> _Page text_
■ ■ ■ ■ ■ ■ ■
Atlantic Ocean: repeated name removal

ezekielf · September 1, 2023, 6:07pm

OpenMapTiles only includes named features in its label layers since including all features would be a waste of resources. Clearly the code authors assumed that any feature with one or more *_name or name:* tags would also have a name tag and therefore testing for the presence of name would be sufficient to identify if a feature is named or not. This seems entirely reasonable to me, but the logic clearly breaks if we are going to accept the lack of name on a named feature as valid tagging.

More complex logic for identifying named features could surely be written. The condition would need to check for all possible name key variants, or all matching a certain pattern. Or we could just keep things simple and say that a feature with one or more *_name or name:* tags but lacking name is a tagging error.

pnorman · September 1, 2023, 6:19pm

In practice people are going to assume this.
■ ■ ■ ■ ■ ■ ■
> _Provided information_
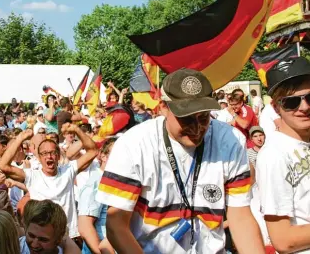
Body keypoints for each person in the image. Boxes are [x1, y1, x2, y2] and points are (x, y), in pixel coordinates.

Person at [96, 69, 265, 253]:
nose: (197, 127)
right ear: (163, 107)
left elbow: (241, 217)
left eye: (203, 117)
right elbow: (116, 224)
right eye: (186, 118)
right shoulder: (134, 144)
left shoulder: (230, 140)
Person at [0, 124, 98, 243]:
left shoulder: (69, 170)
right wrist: (19, 139)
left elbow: (93, 151)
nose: (49, 156)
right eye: (44, 153)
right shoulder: (32, 176)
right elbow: (3, 166)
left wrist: (77, 130)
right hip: (42, 239)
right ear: (39, 158)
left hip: (69, 237)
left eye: (52, 153)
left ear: (57, 155)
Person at [256, 57, 310, 253]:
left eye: (309, 98)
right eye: (291, 102)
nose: (304, 107)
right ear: (276, 107)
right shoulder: (274, 156)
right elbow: (283, 240)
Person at [78, 138, 116, 254]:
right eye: (116, 154)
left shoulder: (114, 181)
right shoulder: (96, 182)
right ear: (103, 156)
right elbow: (85, 226)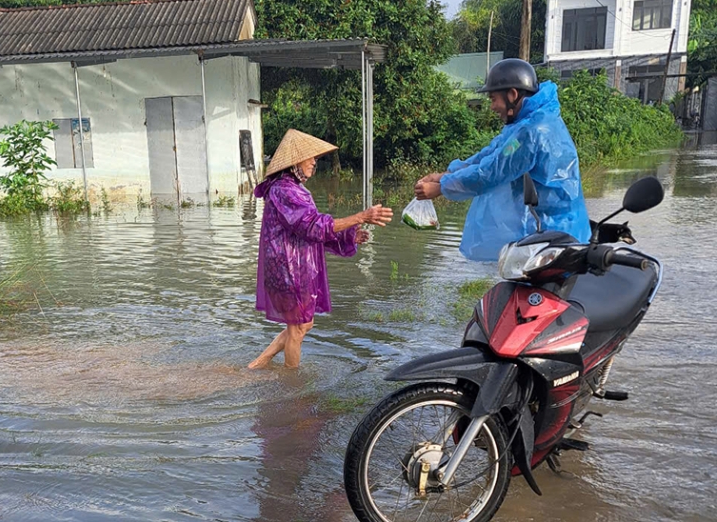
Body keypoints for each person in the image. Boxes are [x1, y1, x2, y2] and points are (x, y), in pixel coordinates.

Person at [414, 58, 591, 261]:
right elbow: (491, 155)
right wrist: (446, 175)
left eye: (493, 99)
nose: (491, 106)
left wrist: (442, 188)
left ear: (512, 95)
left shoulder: (533, 131)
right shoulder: (526, 123)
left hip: (556, 236)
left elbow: (491, 174)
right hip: (546, 232)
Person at [248, 129, 392, 369]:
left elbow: (311, 229)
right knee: (298, 328)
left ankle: (258, 364)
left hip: (295, 267)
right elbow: (313, 226)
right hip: (287, 270)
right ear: (295, 162)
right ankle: (292, 386)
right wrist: (360, 216)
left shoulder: (293, 189)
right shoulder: (284, 190)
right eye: (310, 157)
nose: (314, 161)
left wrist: (348, 235)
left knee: (303, 324)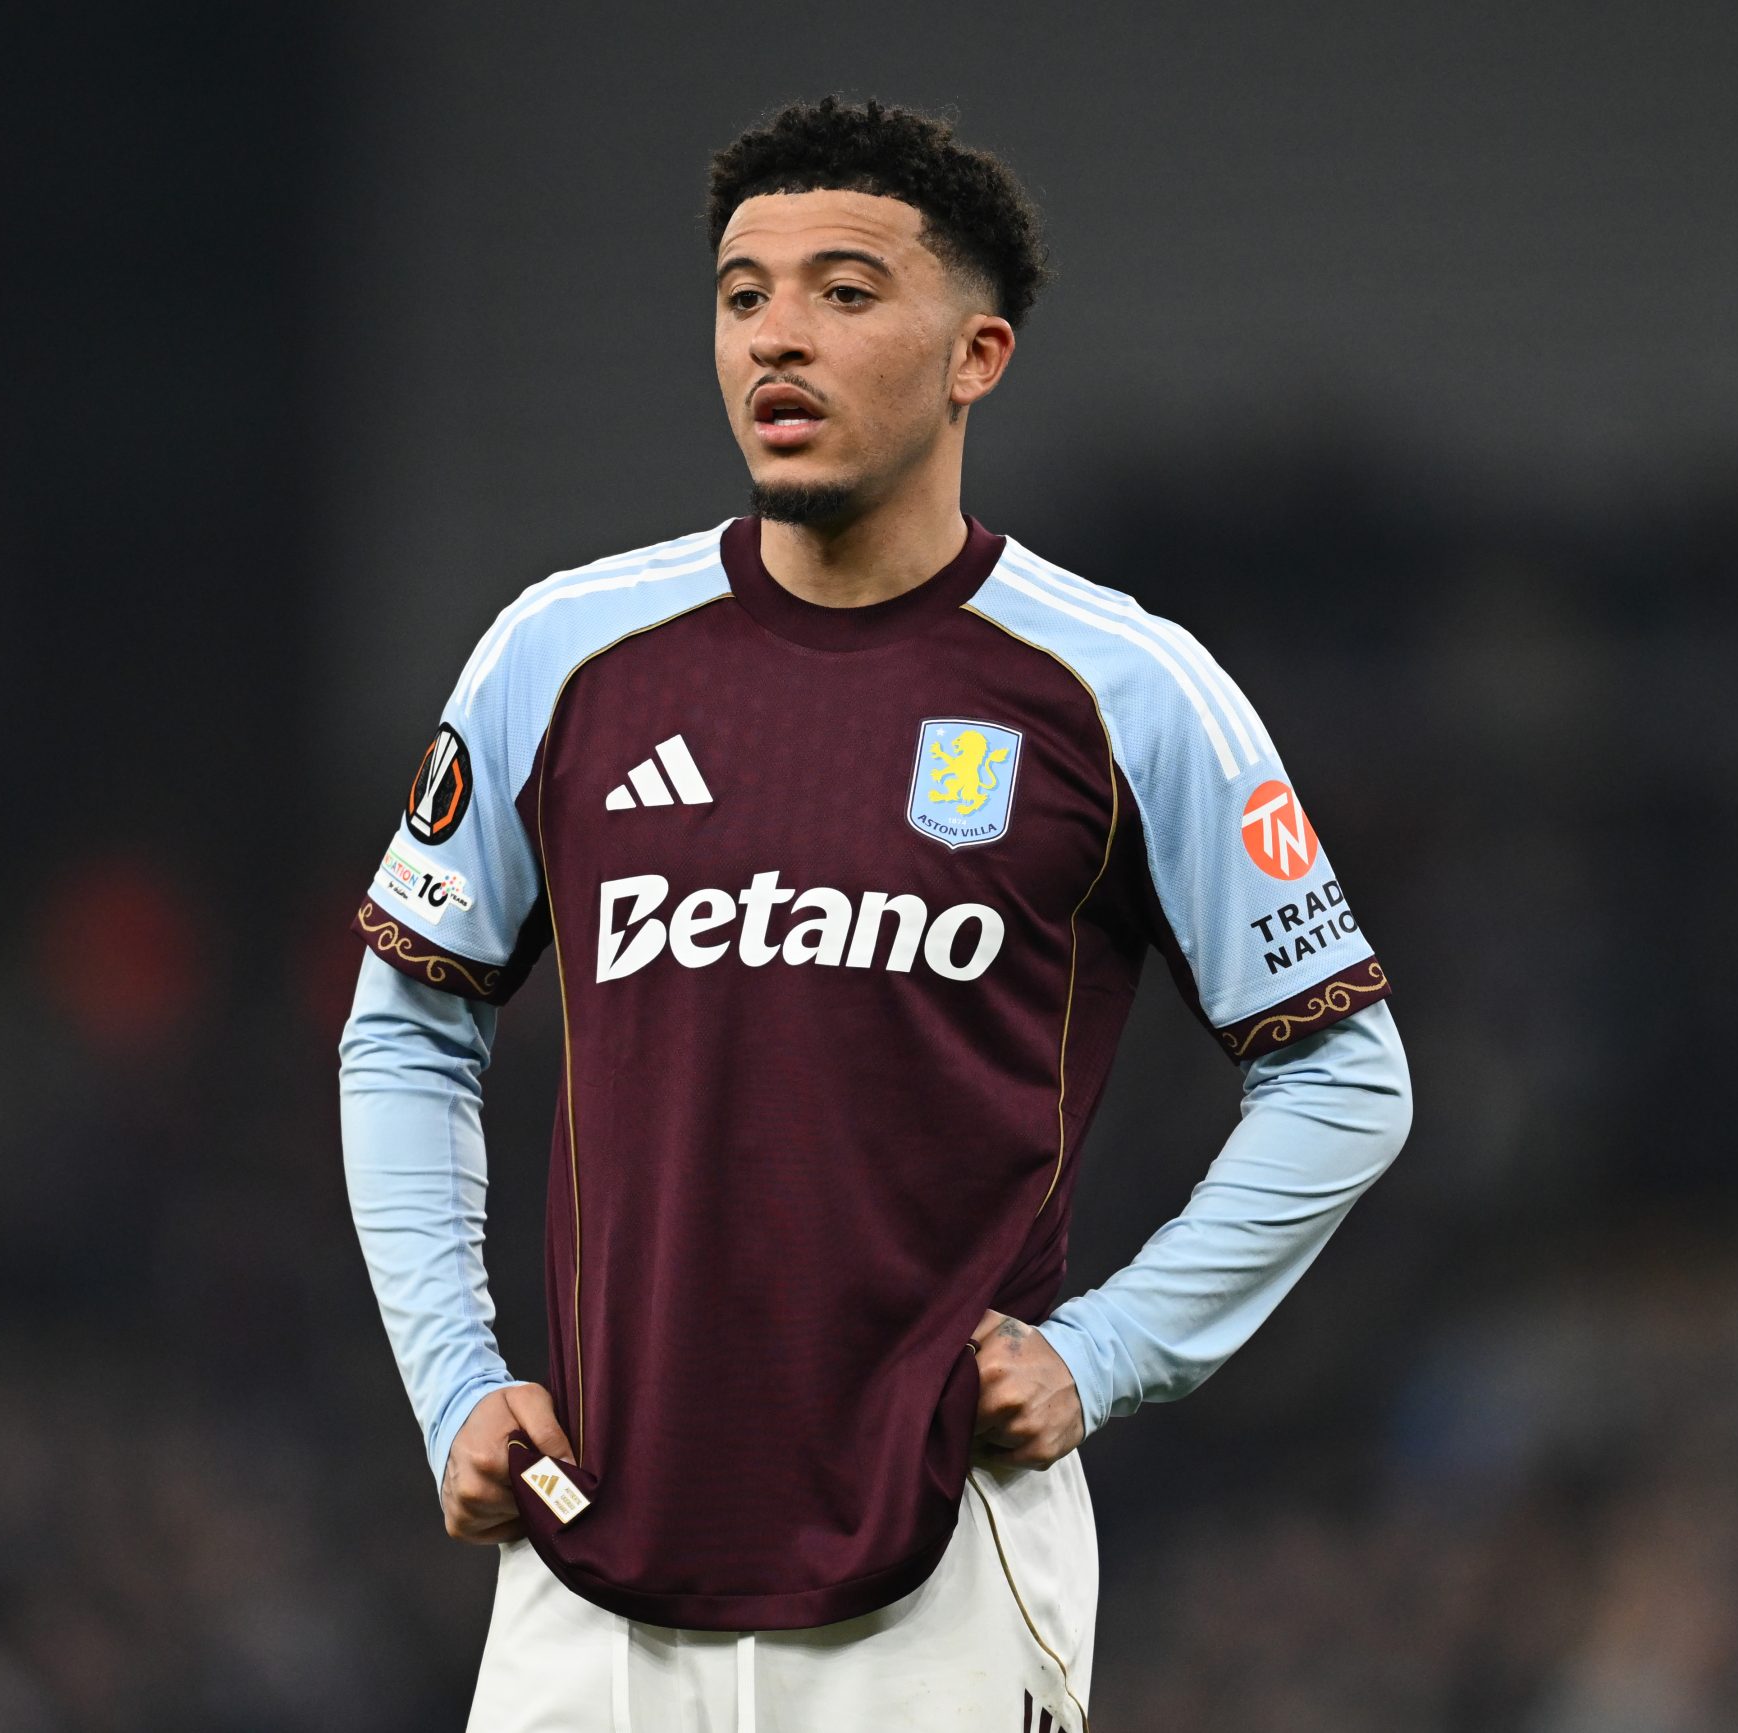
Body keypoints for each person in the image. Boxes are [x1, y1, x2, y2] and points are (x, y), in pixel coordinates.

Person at [338, 96, 1413, 1732]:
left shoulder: (1123, 687)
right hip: (588, 1552)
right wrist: (453, 1383)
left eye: (845, 292)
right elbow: (406, 1029)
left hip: (942, 1560)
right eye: (742, 294)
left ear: (978, 354)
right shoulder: (560, 655)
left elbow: (1346, 1074)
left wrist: (1110, 1348)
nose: (778, 334)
■ ■ ■ ■ ■ ■ ■
> _Activity_
Can you write out, word for word, the stretch of the OpenMapTiles thread from "Atlantic Ocean: repeated" through "as valid tagging."? The entries aren't needed here.

> _Task result_
Atlantic Ocean: repeated name removal

ezekielf · September 1, 2023, 6:07pm

OpenMapTiles only includes named features in its label layers since including all features would be a waste of resources. Clearly the code authors assumed that any feature with one or more *_name or name:* tags would also have a name tag and therefore testing for the presence of name would be sufficient to identify if a feature is named or not. This seems entirely reasonable to me, but the logic clearly breaks if we are going to accept the lack of name on a named feature as valid tagging.